- Task instructions: Lines from the opening of the material through the line containing "### 4. Configure Performance Targets" must be duplicated word for word. Pictures are not.

- Extracted entries:
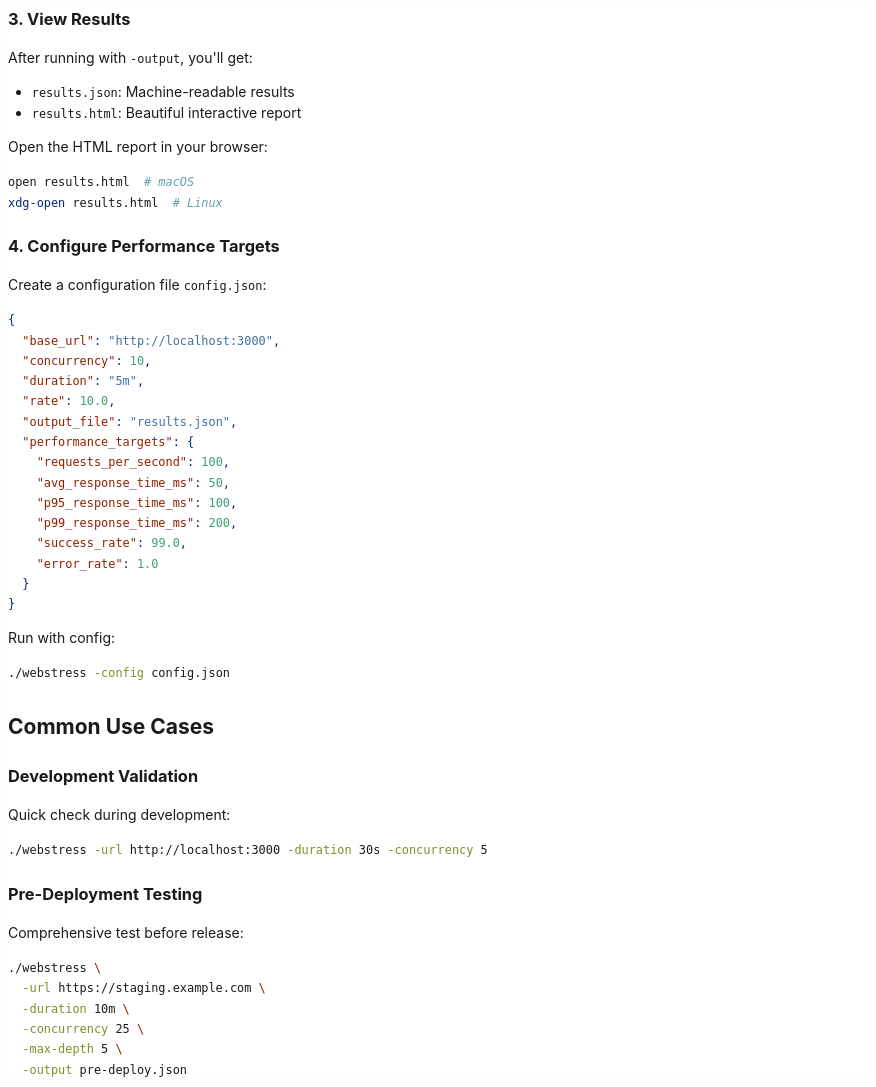 ### 3. View Results

After running with `-output`, you'll get:
- `results.json`: Machine-readable results
- `results.html`: Beautiful interactive report

Open the HTML report in your browser:
```bash
open results.html  # macOS
xdg-open results.html  # Linux
```

### 4. Configure Performance Targets

Create a configuration file `config.json`:

```json
{
  "base_url": "http://localhost:3000",
  "concurrency": 10,
  "duration": "5m",
  "rate": 10.0,
  "output_file": "results.json",
  "performance_targets": {
    "requests_per_second": 100,
    "avg_response_time_ms": 50,
    "p95_response_time_ms": 100,
    "p99_response_time_ms": 200,
    "success_rate": 99.0,
    "error_rate": 1.0
  }
}
```

Run with config:
```bash
./webstress -config config.json
```

## Common Use Cases

### Development Validation

Quick check during development:
```bash
./webstress -url http://localhost:3000 -duration 30s -concurrency 5
```

### Pre-Deployment Testing

Comprehensive test before release:
```bash
./webstress \
  -url https://staging.example.com \
  -duration 10m \
  -concurrency 25 \
  -max-depth 5 \
  -output pre-deploy.json
```
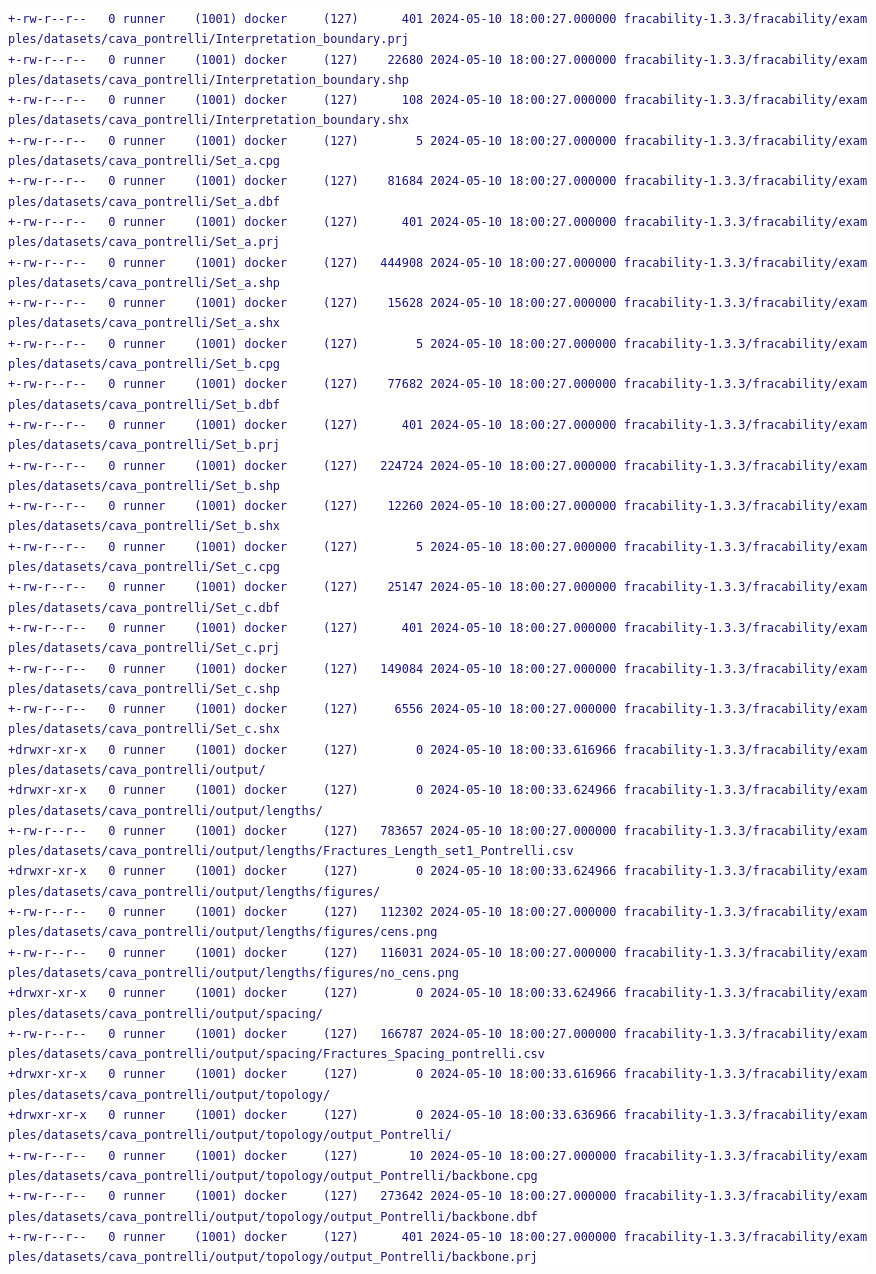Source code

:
 ```diff
+-rw-r--r--   0 runner    (1001) docker     (127)      401 2024-05-10 18:00:27.000000 fracability-1.3.3/fracability/examples/datasets/cava_pontrelli/Interpretation_boundary.prj
+-rw-r--r--   0 runner    (1001) docker     (127)    22680 2024-05-10 18:00:27.000000 fracability-1.3.3/fracability/examples/datasets/cava_pontrelli/Interpretation_boundary.shp
+-rw-r--r--   0 runner    (1001) docker     (127)      108 2024-05-10 18:00:27.000000 fracability-1.3.3/fracability/examples/datasets/cava_pontrelli/Interpretation_boundary.shx
+-rw-r--r--   0 runner    (1001) docker     (127)        5 2024-05-10 18:00:27.000000 fracability-1.3.3/fracability/examples/datasets/cava_pontrelli/Set_a.cpg
+-rw-r--r--   0 runner    (1001) docker     (127)    81684 2024-05-10 18:00:27.000000 fracability-1.3.3/fracability/examples/datasets/cava_pontrelli/Set_a.dbf
+-rw-r--r--   0 runner    (1001) docker     (127)      401 2024-05-10 18:00:27.000000 fracability-1.3.3/fracability/examples/datasets/cava_pontrelli/Set_a.prj
+-rw-r--r--   0 runner    (1001) docker     (127)   444908 2024-05-10 18:00:27.000000 fracability-1.3.3/fracability/examples/datasets/cava_pontrelli/Set_a.shp
+-rw-r--r--   0 runner    (1001) docker     (127)    15628 2024-05-10 18:00:27.000000 fracability-1.3.3/fracability/examples/datasets/cava_pontrelli/Set_a.shx
+-rw-r--r--   0 runner    (1001) docker     (127)        5 2024-05-10 18:00:27.000000 fracability-1.3.3/fracability/examples/datasets/cava_pontrelli/Set_b.cpg
+-rw-r--r--   0 runner    (1001) docker     (127)    77682 2024-05-10 18:00:27.000000 fracability-1.3.3/fracability/examples/datasets/cava_pontrelli/Set_b.dbf
+-rw-r--r--   0 runner    (1001) docker     (127)      401 2024-05-10 18:00:27.000000 fracability-1.3.3/fracability/examples/datasets/cava_pontrelli/Set_b.prj
+-rw-r--r--   0 runner    (1001) docker     (127)   224724 2024-05-10 18:00:27.000000 fracability-1.3.3/fracability/examples/datasets/cava_pontrelli/Set_b.shp
+-rw-r--r--   0 runner    (1001) docker     (127)    12260 2024-05-10 18:00:27.000000 fracability-1.3.3/fracability/examples/datasets/cava_pontrelli/Set_b.shx
+-rw-r--r--   0 runner    (1001) docker     (127)        5 2024-05-10 18:00:27.000000 fracability-1.3.3/fracability/examples/datasets/cava_pontrelli/Set_c.cpg
+-rw-r--r--   0 runner    (1001) docker     (127)    25147 2024-05-10 18:00:27.000000 fracability-1.3.3/fracability/examples/datasets/cava_pontrelli/Set_c.dbf
+-rw-r--r--   0 runner    (1001) docker     (127)      401 2024-05-10 18:00:27.000000 fracability-1.3.3/fracability/examples/datasets/cava_pontrelli/Set_c.prj
+-rw-r--r--   0 runner    (1001) docker     (127)   149084 2024-05-10 18:00:27.000000 fracability-1.3.3/fracability/examples/datasets/cava_pontrelli/Set_c.shp
+-rw-r--r--   0 runner    (1001) docker     (127)     6556 2024-05-10 18:00:27.000000 fracability-1.3.3/fracability/examples/datasets/cava_pontrelli/Set_c.shx
+drwxr-xr-x   0 runner    (1001) docker     (127)        0 2024-05-10 18:00:33.616966 fracability-1.3.3/fracability/examples/datasets/cava_pontrelli/output/
+drwxr-xr-x   0 runner    (1001) docker     (127)        0 2024-05-10 18:00:33.624966 fracability-1.3.3/fracability/examples/datasets/cava_pontrelli/output/lengths/
+-rw-r--r--   0 runner    (1001) docker     (127)   783657 2024-05-10 18:00:27.000000 fracability-1.3.3/fracability/examples/datasets/cava_pontrelli/output/lengths/Fractures_Length_set1_Pontrelli.csv
+drwxr-xr-x   0 runner    (1001) docker     (127)        0 2024-05-10 18:00:33.624966 fracability-1.3.3/fracability/examples/datasets/cava_pontrelli/output/lengths/figures/
+-rw-r--r--   0 runner    (1001) docker     (127)   112302 2024-05-10 18:00:27.000000 fracability-1.3.3/fracability/examples/datasets/cava_pontrelli/output/lengths/figures/cens.png
+-rw-r--r--   0 runner    (1001) docker     (127)   116031 2024-05-10 18:00:27.000000 fracability-1.3.3/fracability/examples/datasets/cava_pontrelli/output/lengths/figures/no_cens.png
+drwxr-xr-x   0 runner    (1001) docker     (127)        0 2024-05-10 18:00:33.624966 fracability-1.3.3/fracability/examples/datasets/cava_pontrelli/output/spacing/
+-rw-r--r--   0 runner    (1001) docker     (127)   166787 2024-05-10 18:00:27.000000 fracability-1.3.3/fracability/examples/datasets/cava_pontrelli/output/spacing/Fractures_Spacing_pontrelli.csv
+drwxr-xr-x   0 runner    (1001) docker     (127)        0 2024-05-10 18:00:33.616966 fracability-1.3.3/fracability/examples/datasets/cava_pontrelli/output/topology/
+drwxr-xr-x   0 runner    (1001) docker     (127)        0 2024-05-10 18:00:33.636966 fracability-1.3.3/fracability/examples/datasets/cava_pontrelli/output/topology/output_Pontrelli/
+-rw-r--r--   0 runner    (1001) docker     (127)       10 2024-05-10 18:00:27.000000 fracability-1.3.3/fracability/examples/datasets/cava_pontrelli/output/topology/output_Pontrelli/backbone.cpg
+-rw-r--r--   0 runner    (1001) docker     (127)   273642 2024-05-10 18:00:27.000000 fracability-1.3.3/fracability/examples/datasets/cava_pontrelli/output/topology/output_Pontrelli/backbone.dbf
+-rw-r--r--   0 runner    (1001) docker     (127)      401 2024-05-10 18:00:27.000000 fracability-1.3.3/fracability/examples/datasets/cava_pontrelli/output/topology/output_Pontrelli/backbone.prj
```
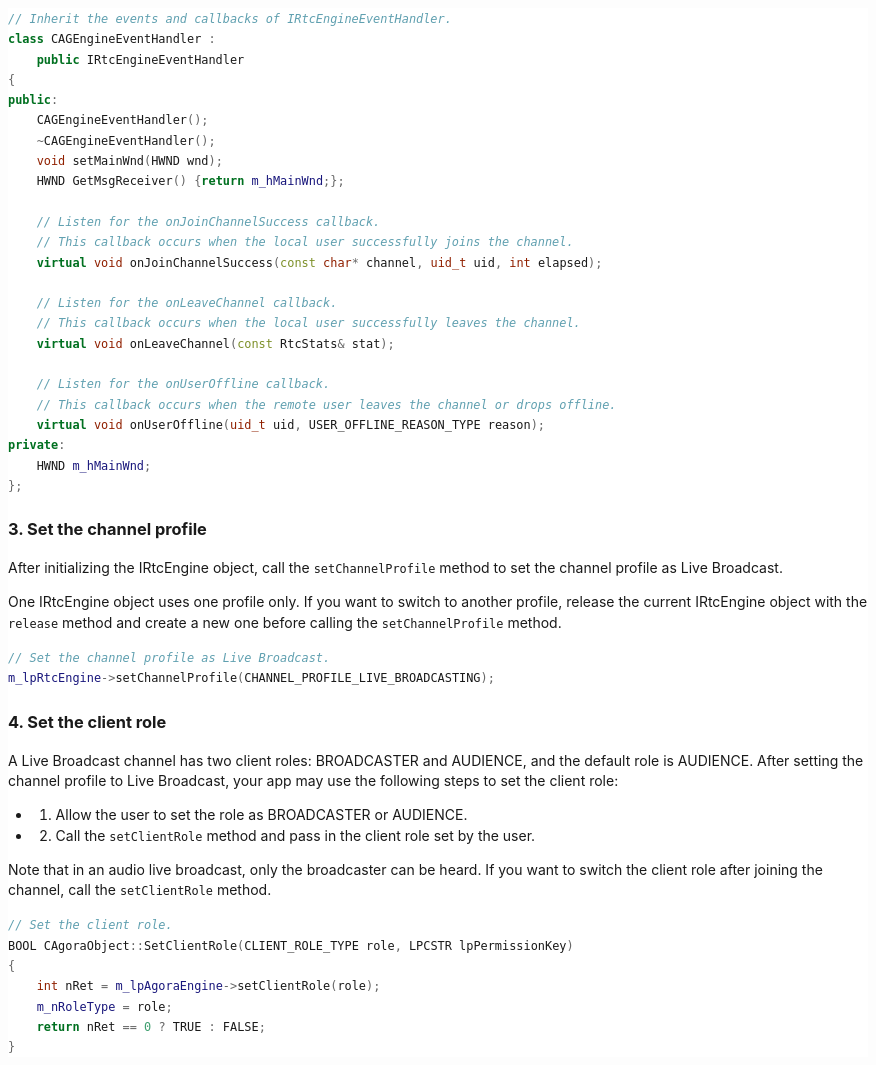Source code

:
 ```C++
// Inherit the events and callbacks of IRtcEngineEventHandler.
class CAGEngineEventHandler :
    public IRtcEngineEventHandler
{
public:
    CAGEngineEventHandler();
    ~CAGEngineEventHandler();
    void setMainWnd(HWND wnd);
    HWND GetMsgReceiver() {return m_hMainWnd;};
 
    // Listen for the onJoinChannelSuccess callback.
    // This callback occurs when the local user successfully joins the channel.
    virtual void onJoinChannelSuccess(const char* channel, uid_t uid, int elapsed);
 
    // Listen for the onLeaveChannel callback.
    // This callback occurs when the local user successfully leaves the channel.
    virtual void onLeaveChannel(const RtcStats& stat);
 
    // Listen for the onUserOffline callback.
    // This callback occurs when the remote user leaves the channel or drops offline.
    virtual void onUserOffline(uid_t uid, USER_OFFLINE_REASON_TYPE reason);
private:
    HWND m_hMainWnd;
};
```

### 3. Set the channel profile
After initializing the IRtcEngine object, call the `setChannelProfile` method to set the channel profile as Live Broadcast. 

One IRtcEngine object uses one profile only. If you want to switch to another profile, release the current IRtcEngine object with the `release` method and create a new one before calling the `setChannelProfile` method.

```C++
// Set the channel profile as Live Broadcast.
m_lpRtcEngine->setChannelProfile(CHANNEL_PROFILE_LIVE_BROADCASTING);
```

### 4. Set the client role
A Live Broadcast channel has two client roles: BROADCASTER and AUDIENCE, and the default role is AUDIENCE. After setting the channel profile to Live Broadcast, your app may use the following steps to set the client role:
- 1. Allow the user to set the role as BROADCASTER or AUDIENCE. 
- 2. Call the `setClientRole` method and pass in the client role set by the user.

Note that in an audio live broadcast, only the broadcaster can be heard. If you want to switch the client role after joining the channel, call the `setClientRole` method.

```C++
// Set the client role.
BOOL CAgoraObject::SetClientRole(CLIENT_ROLE_TYPE role, LPCSTR lpPermissionKey)
{
    int nRet = m_lpAgoraEngine->setClientRole(role);
    m_nRoleType = role;
    return nRet == 0 ? TRUE : FALSE;
}
```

- Response:
 ### 3. View Results

After running with `-output`, you'll get:
- `results.json`: Machine-readable results
- `results.html`: Beautiful interactive report

Open the HTML report in your browser:
```bash
open results.html  # macOS
xdg-open results.html  # Linux
```

### 4. Configure Performance Targets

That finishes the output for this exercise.